### Textblock
====
Während eines kürzlichen Treffens bestätigte OPEC+, dass sie ihre Ölproduktionspolitik für Oktober nicht ändern werde, da die Gruppe auf weitere Gespräche über Produktionsquoten wartet, bevor Anpassungen vorgenommen werden.
An dem Treffen nahmen wichtige Mitglieder wie Saudi-Arabien und Russland teil und es fand angesichts der anhaltenden Störungen bei den Ölexporten durch die Straße von Hormuz aufgrund des Iran-Konflikts statt. Trotz eines vorherigen Abkommens zur Erhöhung der Produktion im September produziert OPEC+ weiterhin unter ihren Zielen, hauptsächlich wegen dieser geopolitischen Spannungen.
Jorge Leon von Rystad Energy bemerkte, dass OPEC+ nur begrenzte Macht über den physischen Ölmarkt hat, da sie Produktionsziele festlegen kann, aber nicht garantieren kann, dass diese Mengen tatsächlich produziert oder auf den Markt gelangen.
====
### Untersuchte Daten

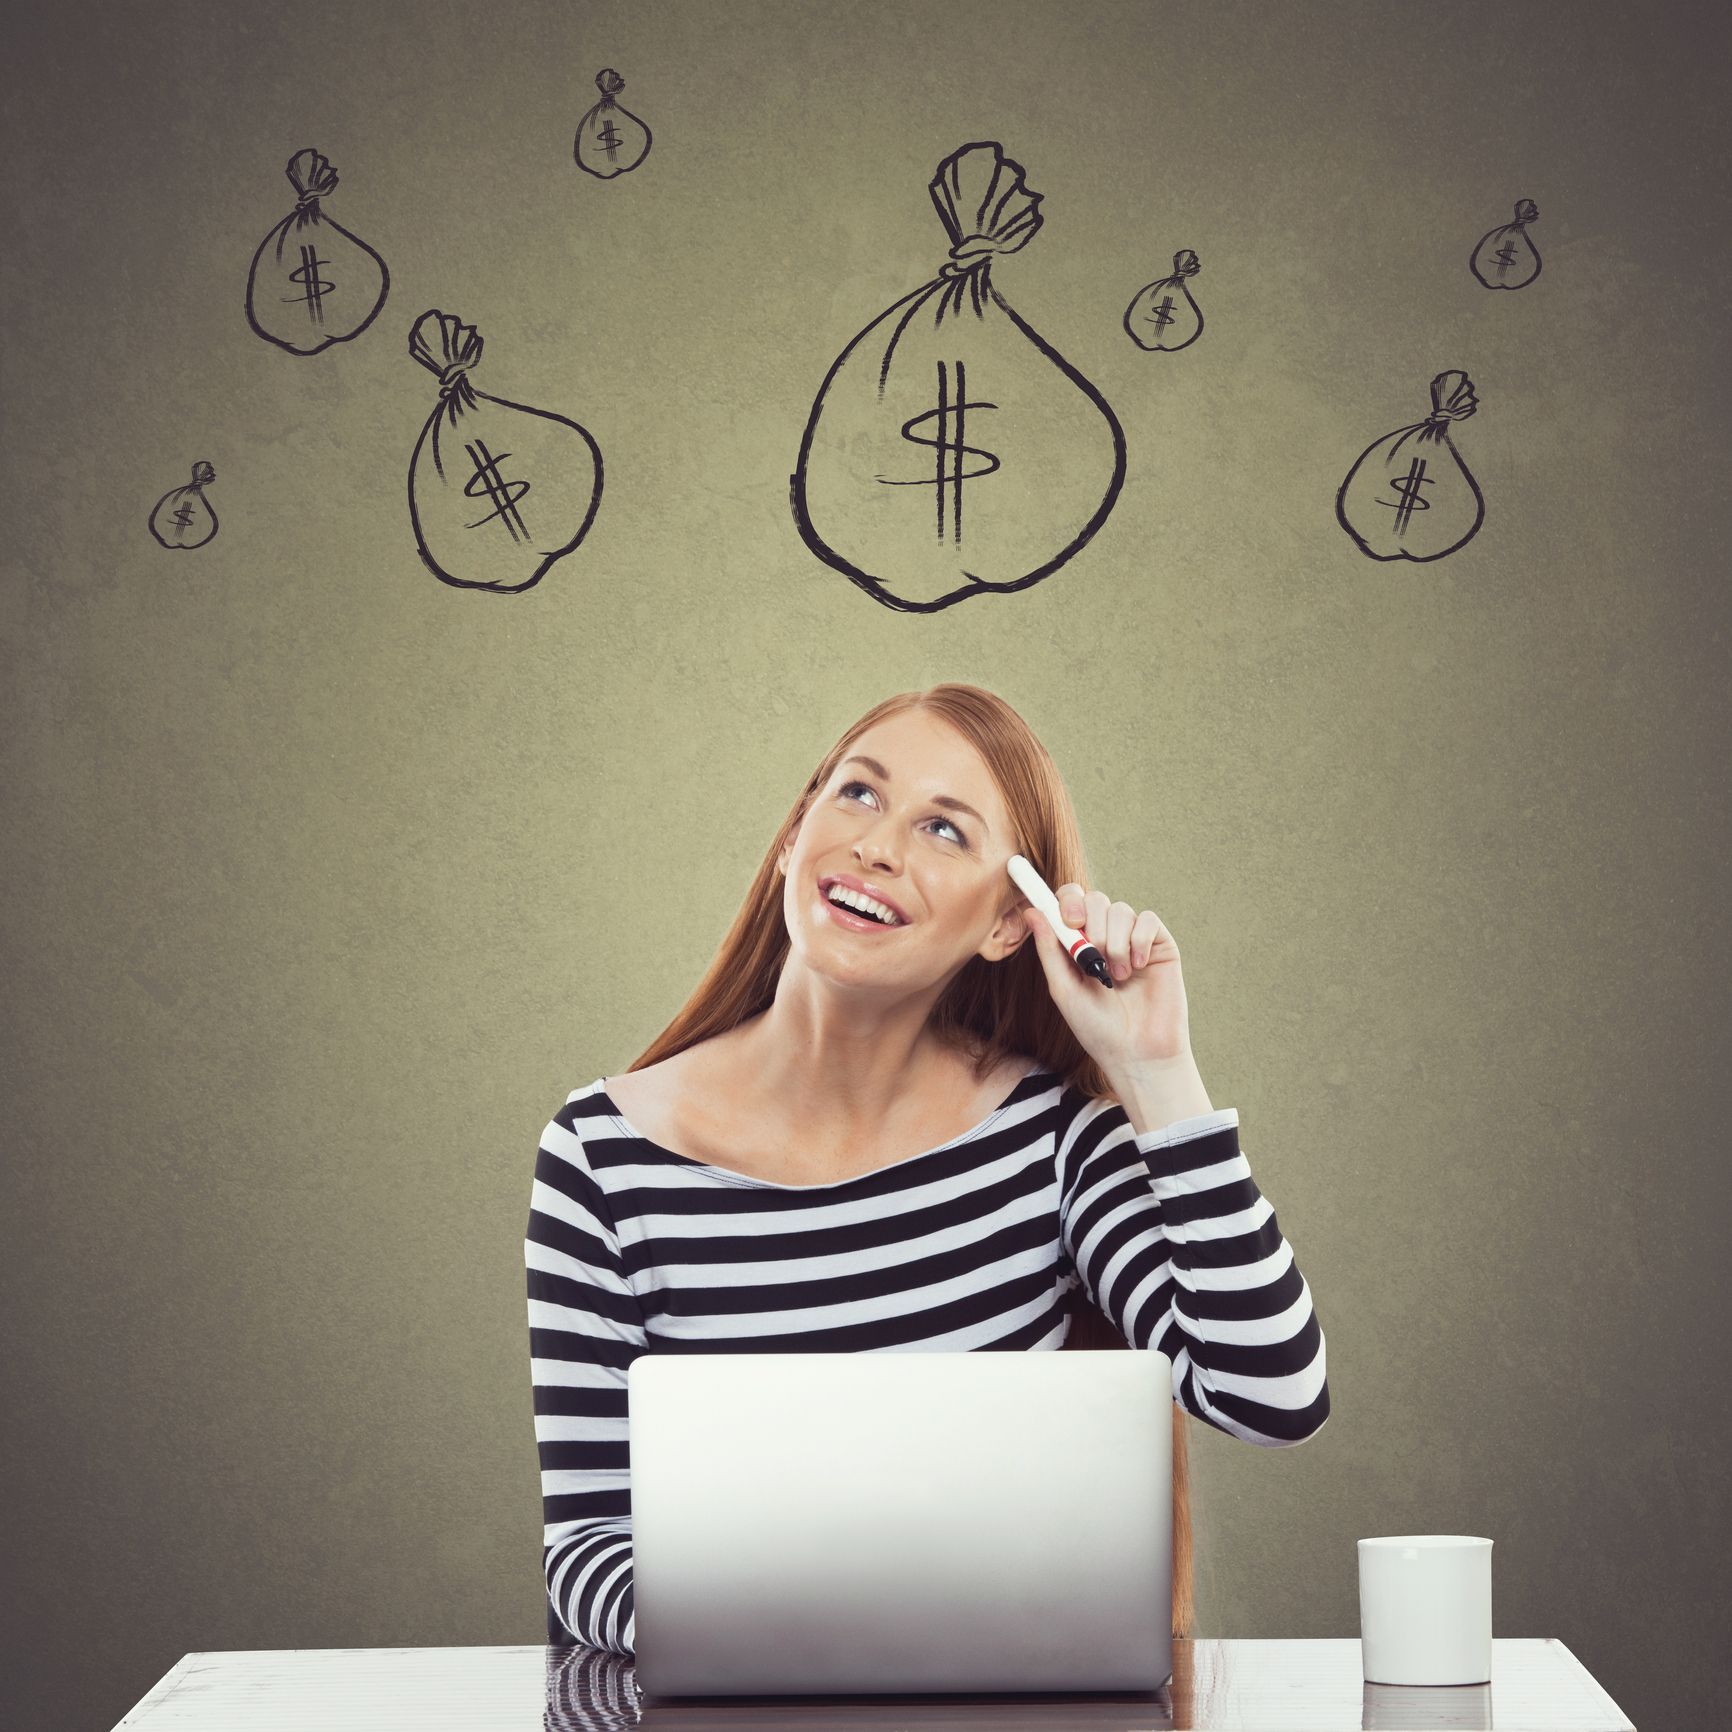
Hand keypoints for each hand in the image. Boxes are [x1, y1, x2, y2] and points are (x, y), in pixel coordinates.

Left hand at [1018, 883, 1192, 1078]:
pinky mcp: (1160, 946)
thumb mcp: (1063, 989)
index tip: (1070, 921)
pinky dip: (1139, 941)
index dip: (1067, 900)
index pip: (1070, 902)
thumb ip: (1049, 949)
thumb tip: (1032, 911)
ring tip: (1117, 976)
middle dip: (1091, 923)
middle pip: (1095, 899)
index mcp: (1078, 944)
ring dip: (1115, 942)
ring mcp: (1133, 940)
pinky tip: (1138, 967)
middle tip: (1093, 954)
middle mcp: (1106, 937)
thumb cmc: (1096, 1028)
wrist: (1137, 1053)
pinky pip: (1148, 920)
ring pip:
====
### Gelesenes anwenden
[A] Zähle alle Länder auf, die im Text über die Förderpolitik der OPEC+ namentlich vorkommen.
[B] Setze den Text über die Förderpolitik der OPEC+ im Anschluss an seinen letzten Satz fort.

### Schriftliche Antworten
[A] Saudi-Arabien, Russland, Iran

[B]
Die Gruppe steht auch vor einer bedeutenden Entscheidung bezüglich der Produktionskürzungen, die bis Ende 2026 in Kraft sind, wobei zukünftige Gespräche über die Produktionsbasislinien für 2027 voraussichtlich später im Jahr 2026 stattfinden werden.
Die Ölpreise haben auf den anhaltenden Konflikt reagiert, wobei die Brent-Rohöl-Futures auf 96,28 $ pro Barrel gestiegen sind und West Texas Intermediate-Rohöl bei 91,48 $ schloss, was einen bemerkenswerten Anstieg im Laufe der Woche widerspiegelt. Das nächste Treffen der sieben Kernmitglieder von OPEC+ ist für den 4. Oktober angesetzt, bei dem weitere Entwicklungen besprochen werden könnten.